Data provided:
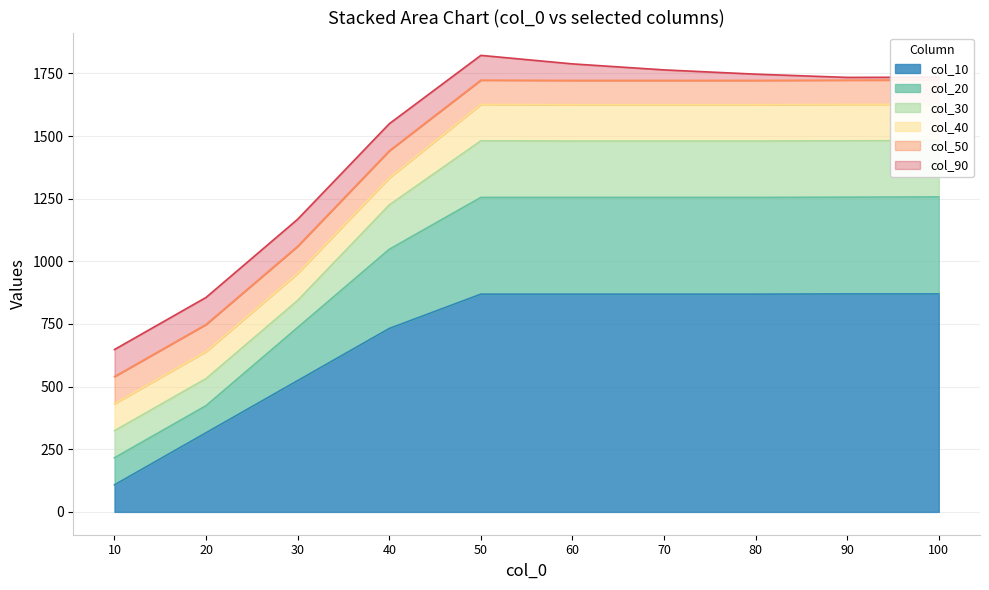

The value of col_10 at 90 is 870. True or false?

True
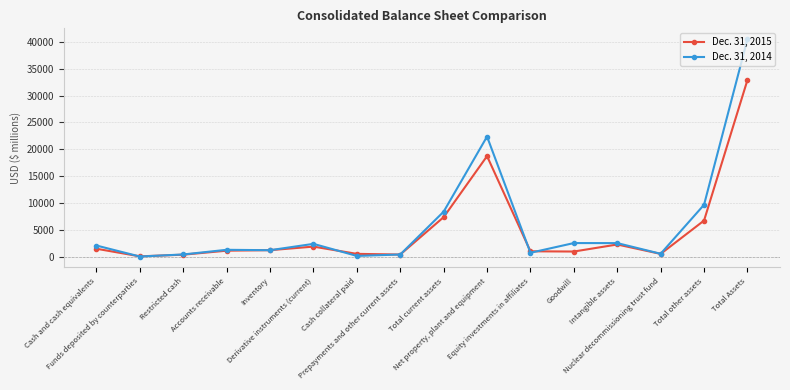

Where is Dec. 31, 2014 nearest to the value 20269?

Net property, plant and equipment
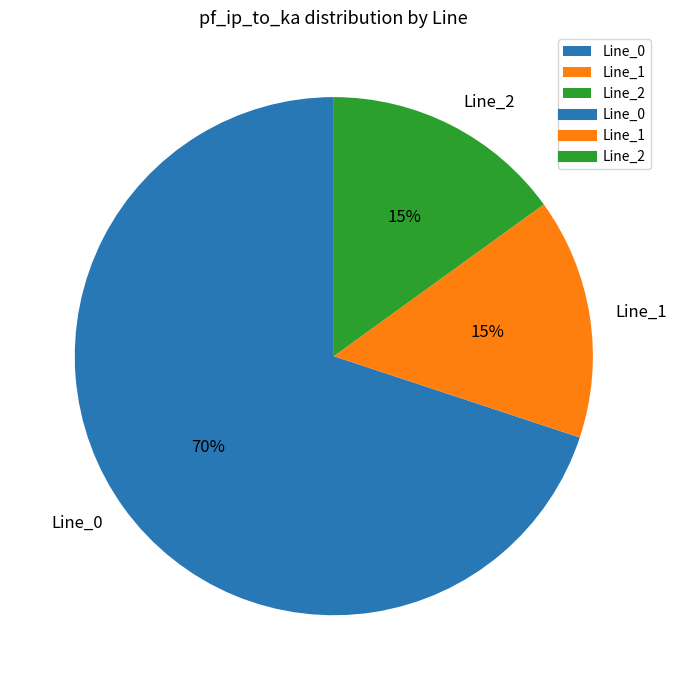

Is it true that Line_2 is 7% of the pie?

False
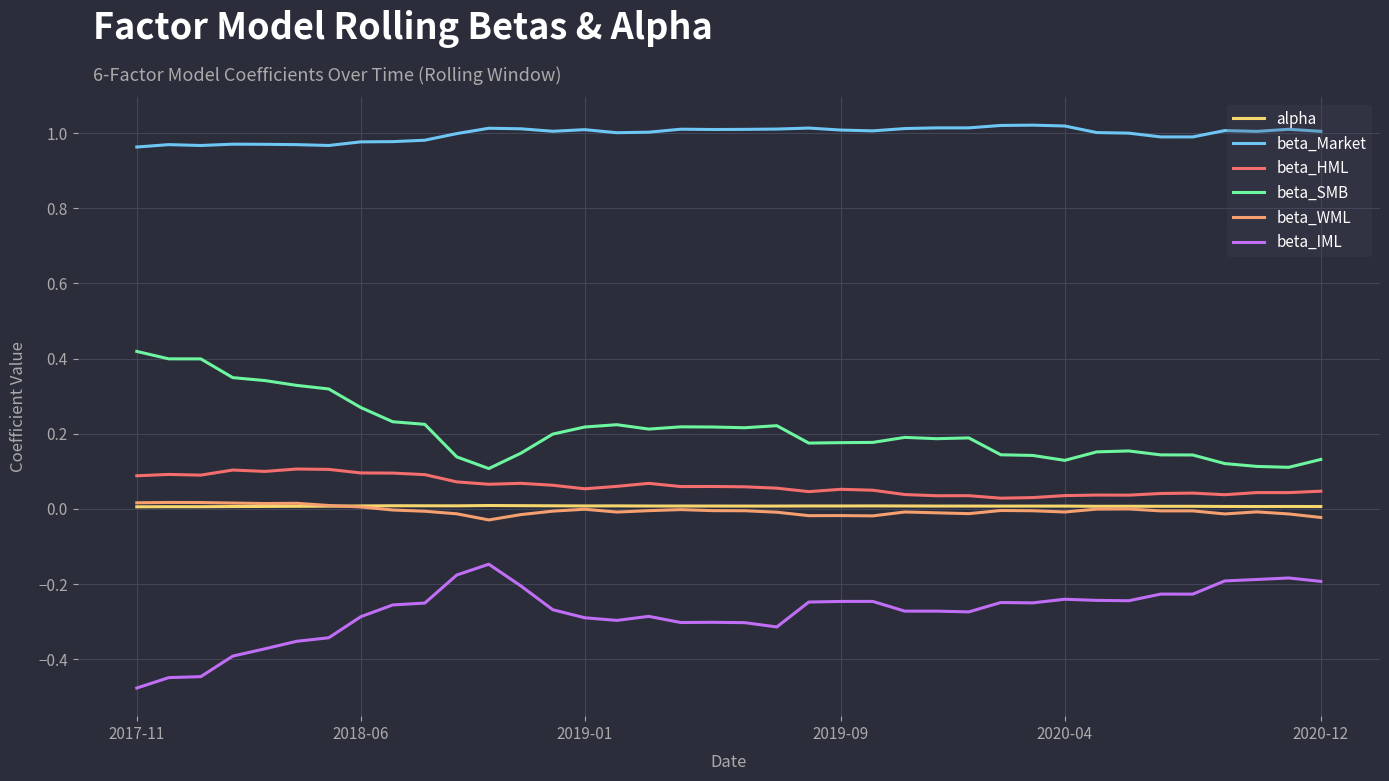

True or false: beta_Market and beta_HML intersect in this chart.

False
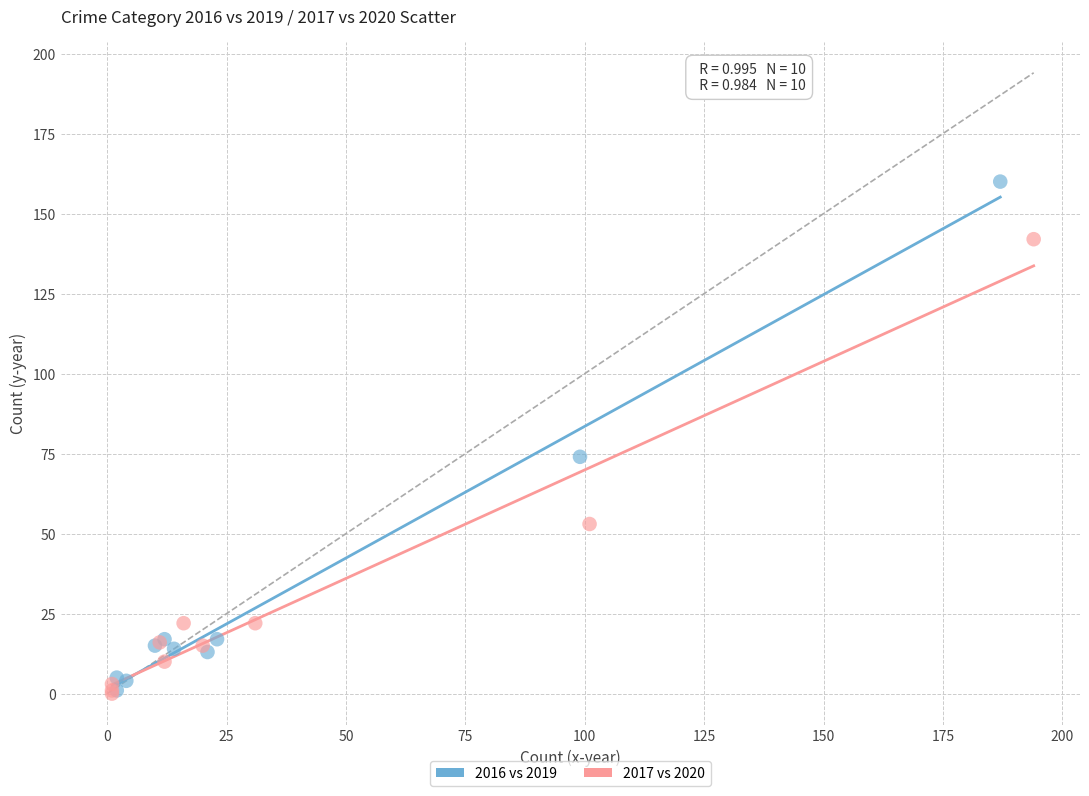

Which series has the widest spread of Y values?

2016 vs 2019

Work instructions:
Reproduce every one of the lines above word for word, leaving out the pictures.

Solution for this task:
The value of col_10 at 90 is 870. True or false?

True

Where is Dec. 31, 2014 nearest to the value 20269?

Net property, plant and equipment

Is it true that Line_2 is 7% of the pie?

False

True or false: beta_Market and beta_HML intersect in this chart.

False

Which series has the widest spread of Y values?

2016 vs 2019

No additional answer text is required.